= Mineral Exploration Research Centre =

The Mineral Exploration Research Centre (MERC) is a semi-autonomous research centre associated with the Harquail School of Earth Sciences at Laurentian University in Sudbury Ontario, Canada, and one of the largest mineral exploration research-teaching clusters in the world. MERC is housed in the Willett Green Miller Mineral and Mining Research Centre on the Laurentian University campus, together with the Ontario Geological Survey, Ontario Geoscience Laboratories (Geo Labs), the John B. Gammon Mines Library, and the administrative offices of the Minerals and Mining Division of the Ontario Ministry of Northern Development and Mines.

The mission of MERC is to conduct and promote cutting-edge, field-based, collaborative research on mineral deposits and their environments, and to educate and train highly qualified personnel (HQP) for careers in the minerals industry, academia or government. The objectives of MERC are to: 1) promote collaborative university-government-industry research on mineral deposits and Precambrian geology, 2) pursue a fundamental understanding of mineral deposits and their geological settings, 3) aid the mining industry in the discovery of ore deposits, and 4) train geologists in mineral exploration research techniques.

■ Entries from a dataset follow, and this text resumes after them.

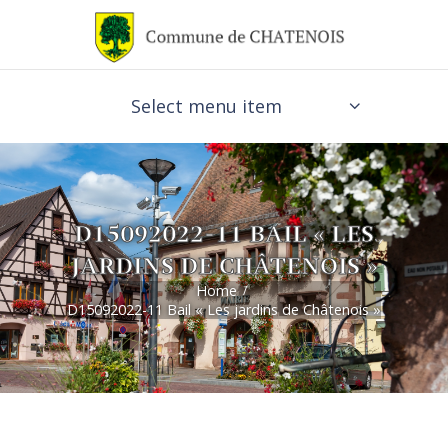
Select menu item
D15092022-11 BAIL « LES
JARDINS DE CHÂTENOIS »
Home
D15092022-11 Bail « Les jardins de Châtenois »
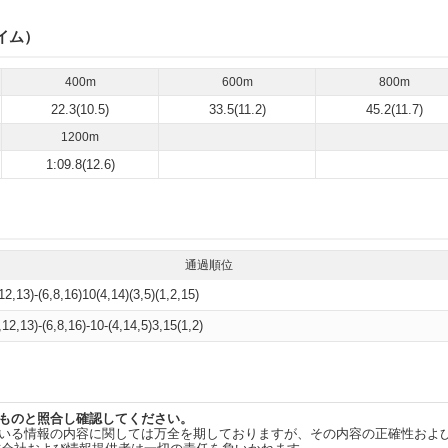
イム）
400m
600m
800m
22.3(10.5)
33.5(11.2)
45.2(11.7)
1200m
1:09.8(12.6)
通過順位
12,13)-(6,8,16)10(4,14)(3,5)(1,2,15)
,12,13)-(6,8,16)-10-(4,14,5)3,15(1,2)
ものと照合し確認してください。
いる情報の内容に関しては万全を期しておりますが、その内容の正確性およ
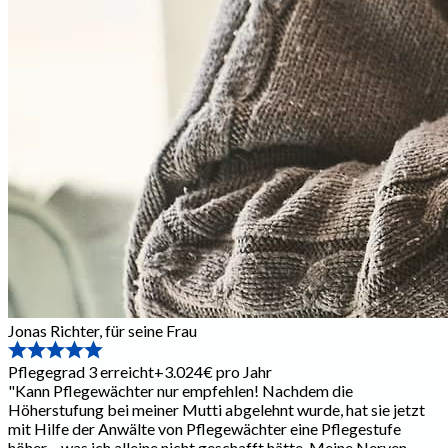
Jonas Richter
,
für seine Frau
Pflegegrad 3 erreicht
+3.024€ pro Jahr
"
Kann Pflegewächter nur empfehlen! Nachdem die
Höherstufung bei meiner Mutti abgelehnt wurde, hat sie jetzt
mit Hilfe der Anwälte von Pflegewächter eine Pflegestufe
höher – was ich alleine nicht geschafft hätte. Meine Nerven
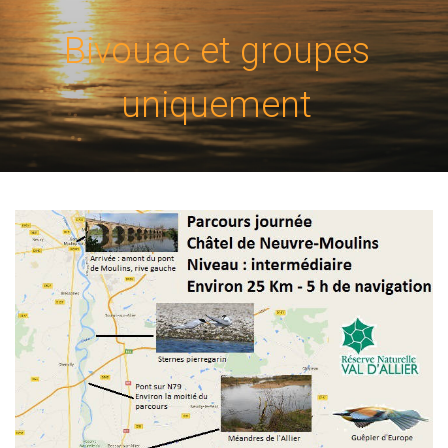
Bivouac et groupes
uniquement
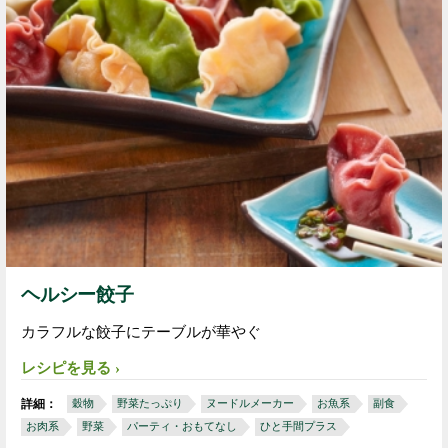
ヘルシー餃子
カラフルな餃子にテーブルが華やぐ
レシピを見る
詳細：
穀物
野菜たっぷり
ヌードルメーカー
お魚系
副食
お肉系
野菜
パーティ・おもてなし
ひと手間プラス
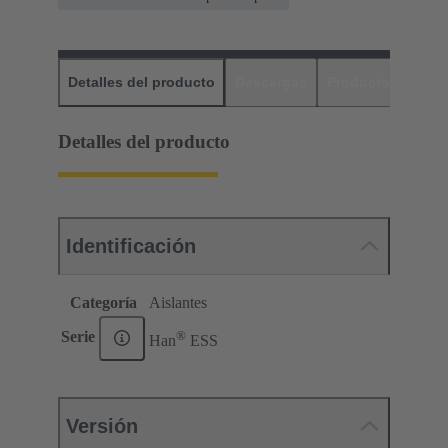
Detalles del producto
Descargas
Productos relaci
Detalles del producto
Identificación
Categoría
Aislantes
®
Serie
Han
ESS
Versión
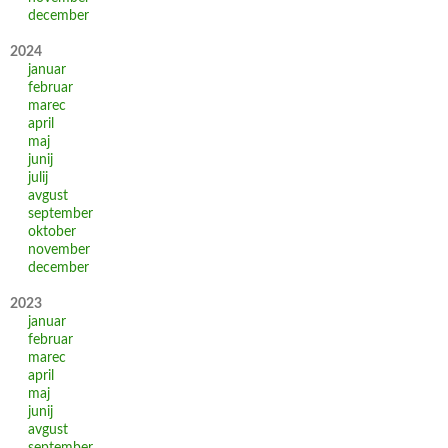
december
2024
januar
februar
marec
april
maj
junij
julij
avgust
september
oktober
november
december
2023
januar
februar
marec
april
maj
junij
avgust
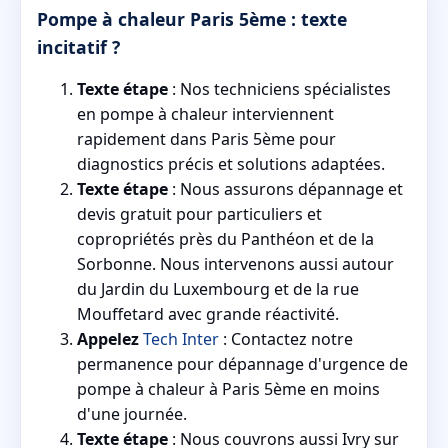
Pompe à chaleur Paris 5ème : texte
incitatif ?
Texte étape
: Nos techniciens spécialistes
en pompe à chaleur interviennent
rapidement dans Paris 5ème pour
diagnostics précis et solutions adaptées.
Texte étape
: Nous assurons dépannage et
devis gratuit pour particuliers et
copropriétés près du Panthéon et de la
Sorbonne. Nous intervenons aussi autour
du Jardin du Luxembourg et de la rue
Mouffetard avec grande réactivité.
Appelez
Tech Inter
: Contactez notre
permanence pour dépannage d'urgence de
pompe à chaleur à Paris 5ème en moins
d'une journée.
Texte étape
: Nous couvrons aussi Ivry sur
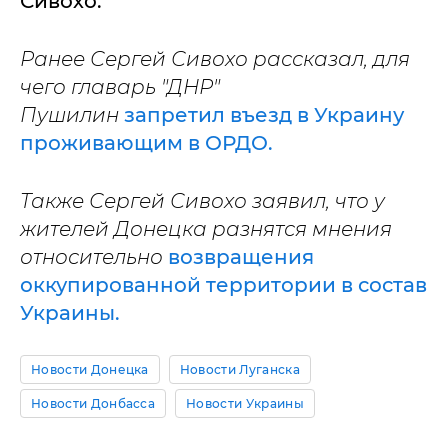
Сивохо.
Ранее Сергей Сивохо рассказал, для
чего главарь "ДНР"
Пушилин
запретил въезд в Украину
проживающим в ОРДО.
Также Сергей Сивохо заявил, что у
жителей Донецка разнятся мнения
относительно
возвращения
оккупированной территории в состав
Украины.
Новости Донецка
Новости Луганска
Новости Донбасса
Новости Украины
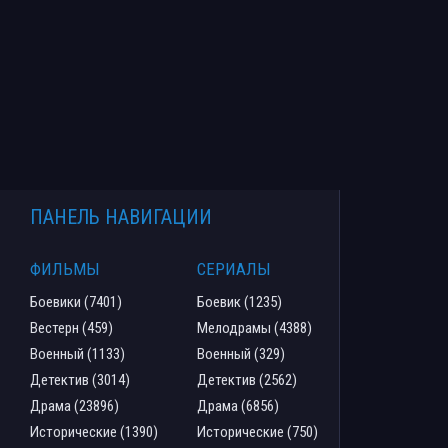
ПАНЕЛЬ НАВИГАЦИИ
ФИЛЬМЫ
СЕРИАЛЫ
Боевики (7401)
Боевик (1235)
Вестерн (459)
Мелодрамы (4388)
Военный (1133)
Военный (329)
Детектив (3014)
Детектив (2562)
Драма (23896)
Драма (6856)
Исторические (1390)
Исторические (750)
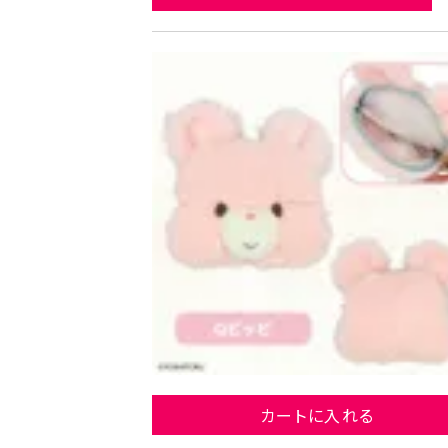
カートに入れる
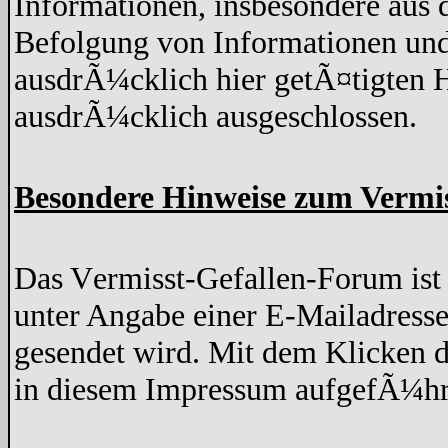
Informationen, insbesondere aus 
Befolgung von Informationen und
ausdrÃ¼cklich hier getÃ¤tigten H
ausdrÃ¼cklich ausgeschlossen.
Besondere Hinweise zum Vermi
Das Vermisst-Gefallen-Forum ist z
unter Angabe einer E-Mailadresse
gesendet wird. Mit dem Klicken d
in diesem Impressum aufgefÃ¼hr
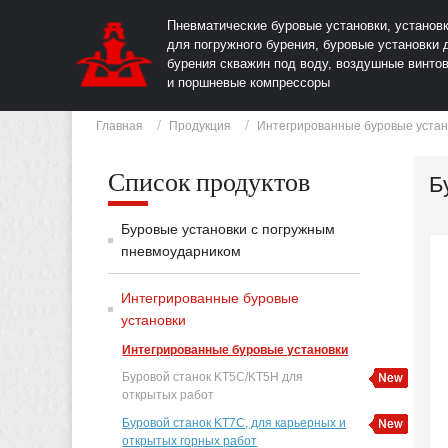
Пневматические буровые установки, установ
для погружного бурения, буровые установки 
бурения скважин под воду, воздушные винто
и поршневые компрессоры
Главная
Продукция
Интегрированные буровые устан
Список продуктов
Б
Буровые установки с погружным
пневмоударником
Интегрированные буровые
установки
Интегрированные буровые установки
Буровой станок KT5C/KT5H для
открытых работ
Буровой станок KT7C, для карьерных и
открытых горных работ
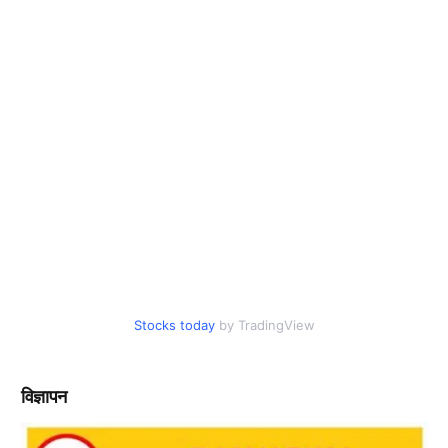
Stocks today
by TradingView
विज्ञापन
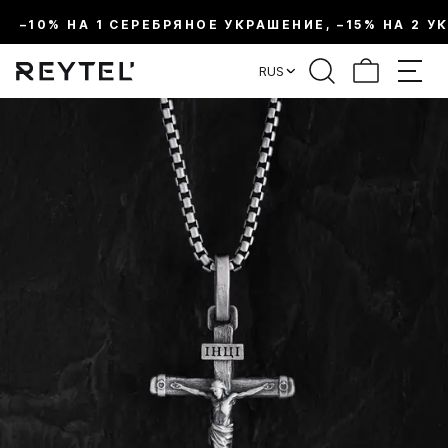
–10% НА 1 СЕРЕБРЯНОЕ УКРАШЕНИЕ, –15% НА 2 У
RUS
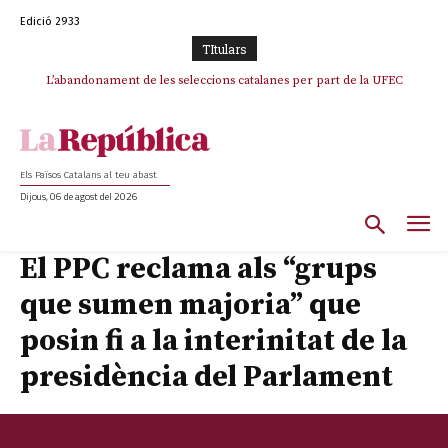
Edició 2933
TItulars
L’abandonament de les seleccions catalanes per part de la UFEC
espanyolitza l’esport del país
Els Països Catalans al teu abast
Dijous, 06 de agost del 2026
El PPC reclama als “grups
que sumen majoria” que
posin fi a la interinitat de la
presidència del Parlament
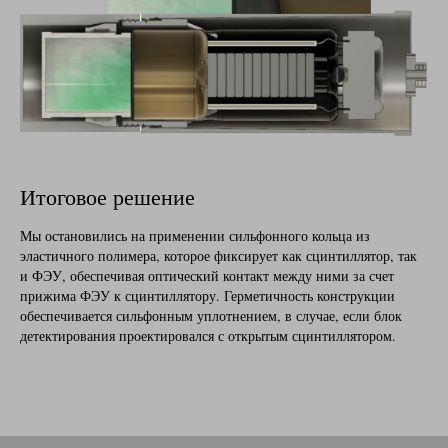
Итоговое решение
Мы остановились на применении сильфонного кольца из
эластичного полимера, которое фиксирует как сцинтиллятор, так
и ФЭУ, обеспечивая оптический контакт между ними за счет
прижима ФЭУ к сцинтиллятору. Герметичность конструкции
обеспечивается сильфонным уплотнением, в случае, если блок
детектирования проектировался с открытым сцинтиллятором.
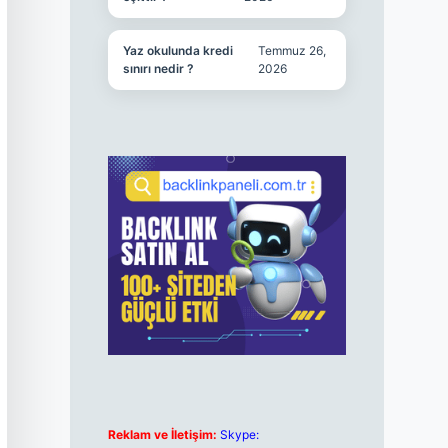
Yaz okulunda kredi
Temmuz 26,
sınırı nedir ?
2026
Reklam ve İletişim:
Skype:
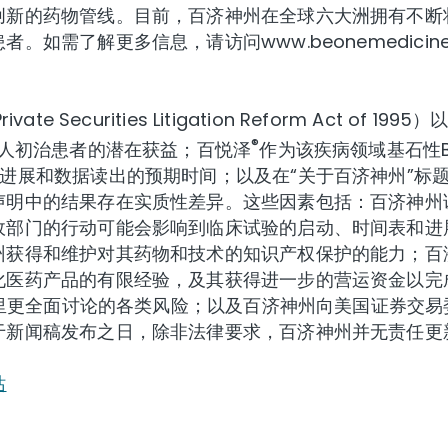
创新的药物管线。目前，百济神州在全球六大洲拥有不断
需了解更多信息，请访问www.beonemedicines
Securities Litigation Reform Act o
®
成人初治患者的潜在获益；百悦泽
作为该疾病领域基石性
进展和数据读出的预期时间；以及在“关于百济神州”标
声明中的结果存在实质性差异。这些因素包括：百济神州
政部门的行动可能会影响到临床试验的启动、时间表和进
州获得和维护对其药物和技术的知识产权保护的能力；百
化医药产品的有限经验，及其获得进一步的营运资金以完
章节里更全面讨论的各类风险；以及百济神州向美国证券交
于新闻稿发布之日，除非法律要求，百济神州并无责任更
站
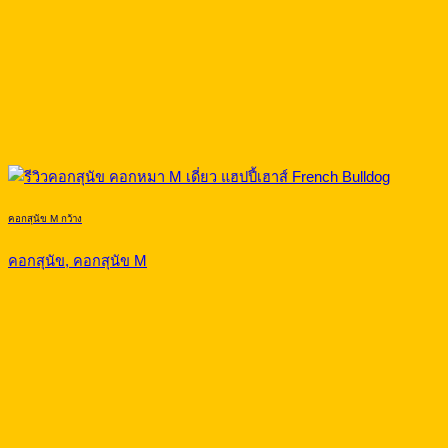
คอกสุนัข M กว้าง
คอกสุนัข, คอกสุนัข M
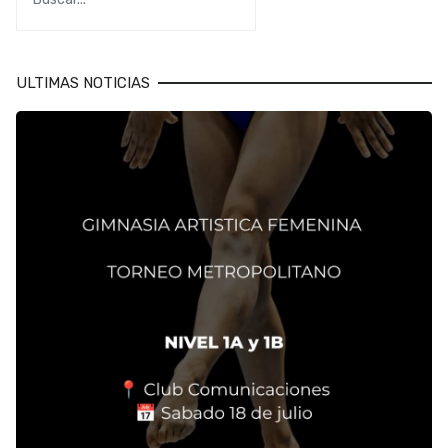
ULTIMAS NOTICIAS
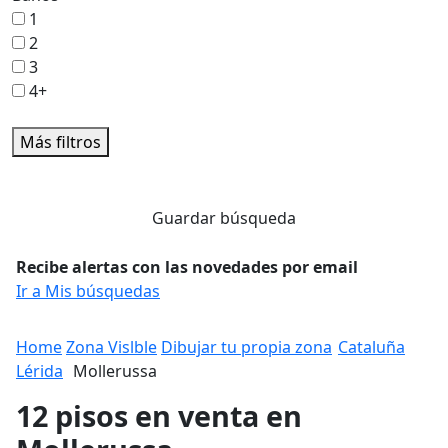
1
2
3
4+
Más filtros
Guardar búsqueda
Recibe alertas con las novedades por email
Ir a Mis búsquedas
Home
Zona Vislble
Dibujar tu propia zona
Cataluña
Lérida
Mollerussa
12 pisos en venta en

MERC has research expertise in the geology, mineralogy, geochemistry, and genesis of magmatic nickel-copper-PGE deposits, volcanology, geochemistry, and alteration associated with hydrothermal copper-zine-(gold) volcanogenic massive sulfide ore deposits, structure, geochemistry, and alteration associated with hydrothermal orogenic lode gold deposits, mineralogy, geochemistry, and genesis of rare-element and rare-metal pegmatites, and the sedimentology of Mississippi Valley-type (MVT) Pb-Zn deposits and placer Au and U deposits.

MERC and the Harquail School of Earth Sciences are a world-leaders in mineral deposits education, offering a Co-Op BSc in Mineral Exploration program, hosting the annual PDAC-sponsored Student-Industry Mineral Exploration Workshop, offering a fully modular ("block") Applied MSc degree in Mineral Exploration, and offering a PhD in Mineral Exploration and Precambrian geology.

MERC has managed a wide range of applied research projects, including numerous NSERC Natural Science and Engineering Research Council Collaborative Research and Development program projects and CAMIRO Canada Mining Industry Research Organization projects; managed the $8m Ontario Mineral Exploration Technology (OMET) program for the Ministry of Northern Development of Mines; led a major component of the $14m Discover Abitibi program for the [[Timmins Economic Development Corporation], Kirkland Lake Department of Economic Development and Tourism, Northern Ontario Heritage Fund Corporation, and FedNor; is presently leading the $13m Mineral Exploration Footprints project funded by the [Natural Sciences and Engineering Research Council of Canada]] and the Canada Mining Innovation Council; and is presently conducting the $104m Metal Earth project funded by the Canada First Research Excellence Fund, FedNor, Northern Ontario Heritage Fund Corporation, and several industry sponsors.